Number of parameters in a Transformer layer (base model, d = 512, d_ff = 2048): QKVO projections ≈ 4d² = 1 M; FFN ≈ 2·d·d_ff = 2 M; LayerNorm ≈ 4d (negligible). Per layer ~3 M, × 6 layers ≈ 18 M (encoder), similar for decoder.
Examples
- Cross-attention in machine translation: when generating 'le' in French for English source 'the', the decoder query 'le' attends most strongly to the K position for 'the'. The corresponding V is the encoder's contextual representation of 'the'.
- Look-ahead mask example for target [BOS y₁ y₂ y₃]: a 4×4 mask with −∞ on the upper triangle (excluding diagonal) before softmax.
Diagrams
- Single Transformer encoder block (PreNorm): x → LN → MHA → +residual → LN → FFN → +residual.
- Decoder block: masked MHA → cross-attention → FFN, each with Add & Norm.
- Multi-head attention internals: parallel heads with their own W_Q, W_K, W_V; concat then W_O.
Edge cases
- O(n²) memory in sequence length — long-context inference is bottlenecked by attention, not FFN.

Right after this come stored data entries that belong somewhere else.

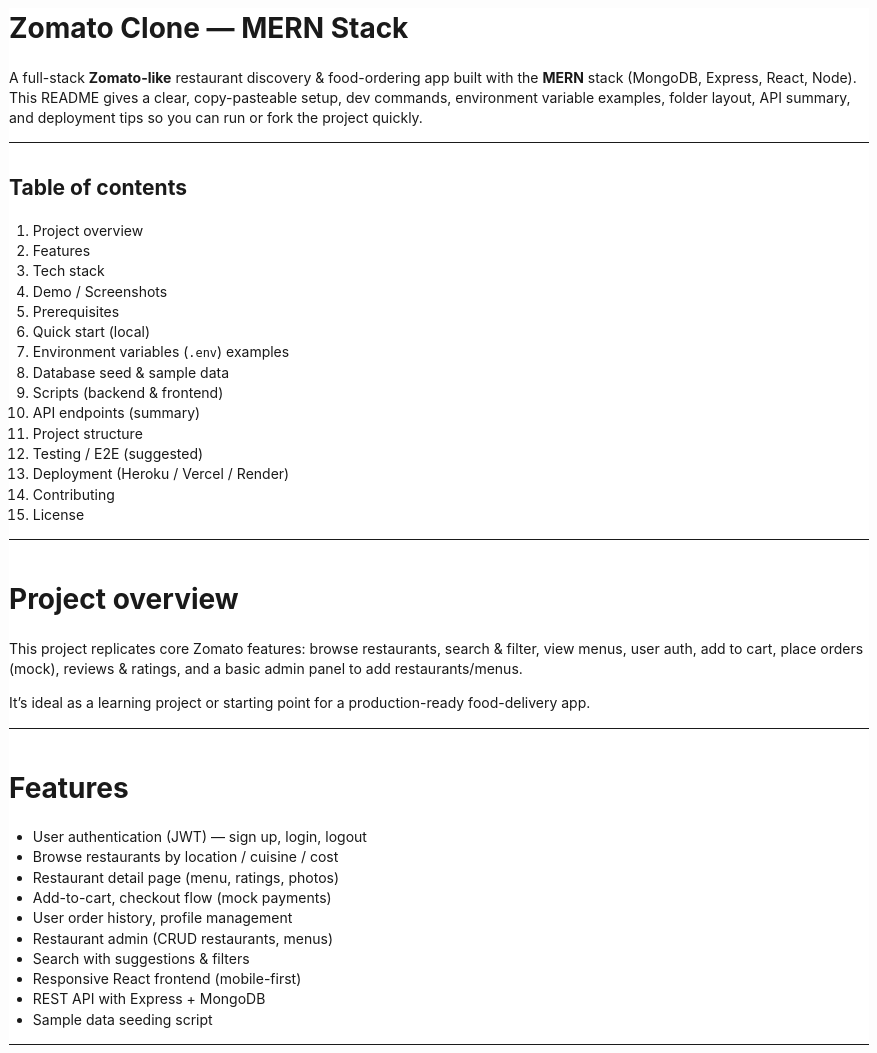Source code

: # Zomato Clone — MERN Stack

A full-stack **Zomato-like** restaurant discovery & food-ordering app built with the **MERN** stack (MongoDB, Express, React, Node). This README gives a clear, copy-pasteable setup, dev commands, environment variable examples, folder layout, API summary, and deployment tips so you can run or fork the project quickly.

---

## Table of contents

1. Project overview
2. Features
3. Tech stack
4. Demo / Screenshots
5. Prerequisites
6. Quick start (local)
7. Environment variables (`.env`) examples
8. Database seed & sample data
9. Scripts (backend & frontend)
10. API endpoints (summary)
11. Project structure
12. Testing / E2E (suggested)
13. Deployment (Heroku / Vercel / Render)
14. Contributing
15. License

---

# Project overview

This project replicates core Zomato features: browse restaurants, search & filter, view menus, user auth, add to cart, place orders (mock), reviews & ratings, and a basic admin panel to add restaurants/menus.

It’s ideal as a learning project or starting point for a production-ready food-delivery app.

---

# Features

* User authentication (JWT) — sign up, login, logout
* Browse restaurants by location / cuisine / cost
* Restaurant detail page (menu, ratings, photos)
* Add-to-cart, checkout flow (mock payments)
* User order history, profile management
* Restaurant admin (CRUD restaurants, menus)
* Search with suggestions & filters
* Responsive React frontend (mobile-first)
* REST API with Express + MongoDB
* Sample data seeding script

---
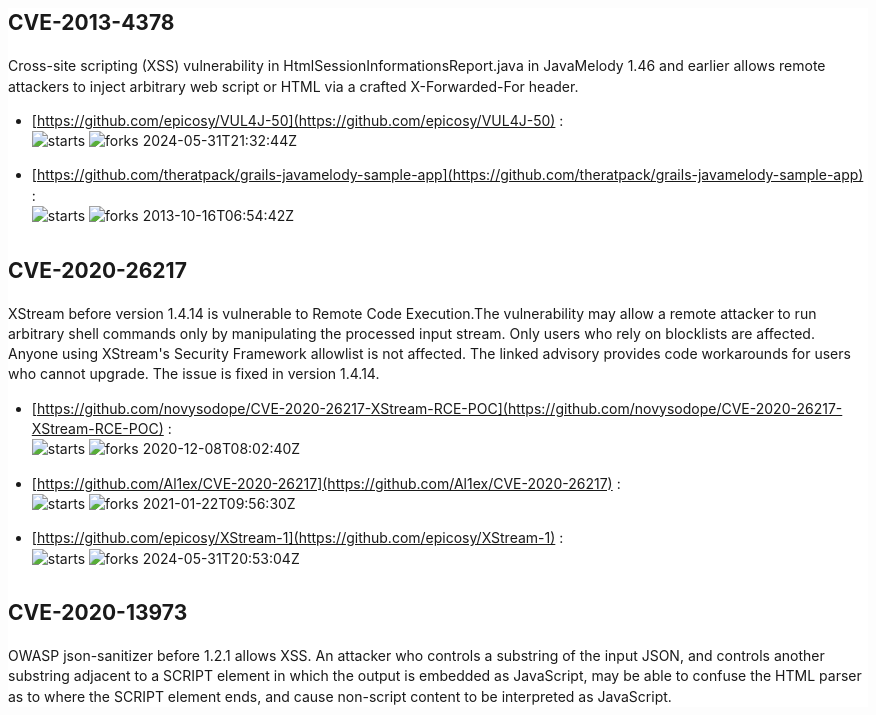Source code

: ## CVE-2013-4378
 Cross-site scripting (XSS) vulnerability in HtmlSessionInformationsReport.java in JavaMelody 1.46 and earlier allows remote attackers to inject arbitrary web script or HTML via a crafted X-Forwarded-For header.

- [https://github.com/epicosy/VUL4J-50](https://github.com/epicosy/VUL4J-50) :  
![starts](https://img.shields.io/github/stars/epicosy/VUL4J-50.svg) 
![forks](https://img.shields.io/github/forks/epicosy/VUL4J-50.svg) 
2024-05-31T21:32:44Z

- [https://github.com/theratpack/grails-javamelody-sample-app](https://github.com/theratpack/grails-javamelody-sample-app) :  
![starts](https://img.shields.io/github/stars/theratpack/grails-javamelody-sample-app.svg) 
![forks](https://img.shields.io/github/forks/theratpack/grails-javamelody-sample-app.svg) 
2013-10-16T06:54:42Z

## CVE-2020-26217
 XStream before version 1.4.14 is vulnerable to Remote Code Execution.The vulnerability may allow a remote attacker to run arbitrary shell commands only by manipulating the processed input stream. Only users who rely on blocklists are affected. Anyone using XStream's Security Framework allowlist is not affected. The linked advisory provides code workarounds for users who cannot upgrade. The issue is fixed in version 1.4.14.

- [https://github.com/novysodope/CVE-2020-26217-XStream-RCE-POC](https://github.com/novysodope/CVE-2020-26217-XStream-RCE-POC) :  
![starts](https://img.shields.io/github/stars/novysodope/CVE-2020-26217-XStream-RCE-POC.svg) 
![forks](https://img.shields.io/github/forks/novysodope/CVE-2020-26217-XStream-RCE-POC.svg) 
2020-12-08T08:02:40Z

- [https://github.com/Al1ex/CVE-2020-26217](https://github.com/Al1ex/CVE-2020-26217) :  
![starts](https://img.shields.io/github/stars/Al1ex/CVE-2020-26217.svg) 
![forks](https://img.shields.io/github/forks/Al1ex/CVE-2020-26217.svg) 
2021-01-22T09:56:30Z

- [https://github.com/epicosy/XStream-1](https://github.com/epicosy/XStream-1) :  
![starts](https://img.shields.io/github/stars/epicosy/XStream-1.svg) 
![forks](https://img.shields.io/github/forks/epicosy/XStream-1.svg) 
2024-05-31T20:53:04Z

## CVE-2020-13973
 OWASP json-sanitizer before 1.2.1 allows XSS. An attacker who controls a substring of the input JSON, and controls another substring adjacent to a SCRIPT element in which the output is embedded as JavaScript, may be able to confuse the HTML parser as to where the SCRIPT element ends, and cause non-script content to be interpreted as JavaScript.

- Without positional encoding, self-attention is order-blind — outputs are a permutation of inputs.
- Cross-attention quality depends on the encoder output — a bad encoder bottlenecks the decoder.
Common mistakes
- Forgetting the look-ahead mask in the decoder's first sub-layer — leaks future tokens.
- Adding positional encoding AFTER the encoder instead of to the input embedding.
- Writing 'multi-head attention has h × more parameters than single head' — total parameter count is roughly identical.
Shortcuts
- Sub-layers per encoder = 2 (MHA, FFN). Per decoder = 3 (masked MHA, cross-attn, FFN).
- d_ff = 4 · d_model in the base transformer.
- Sinusoidal PE generalises to unseen lengths; learned PE does not (in the trivial implementation).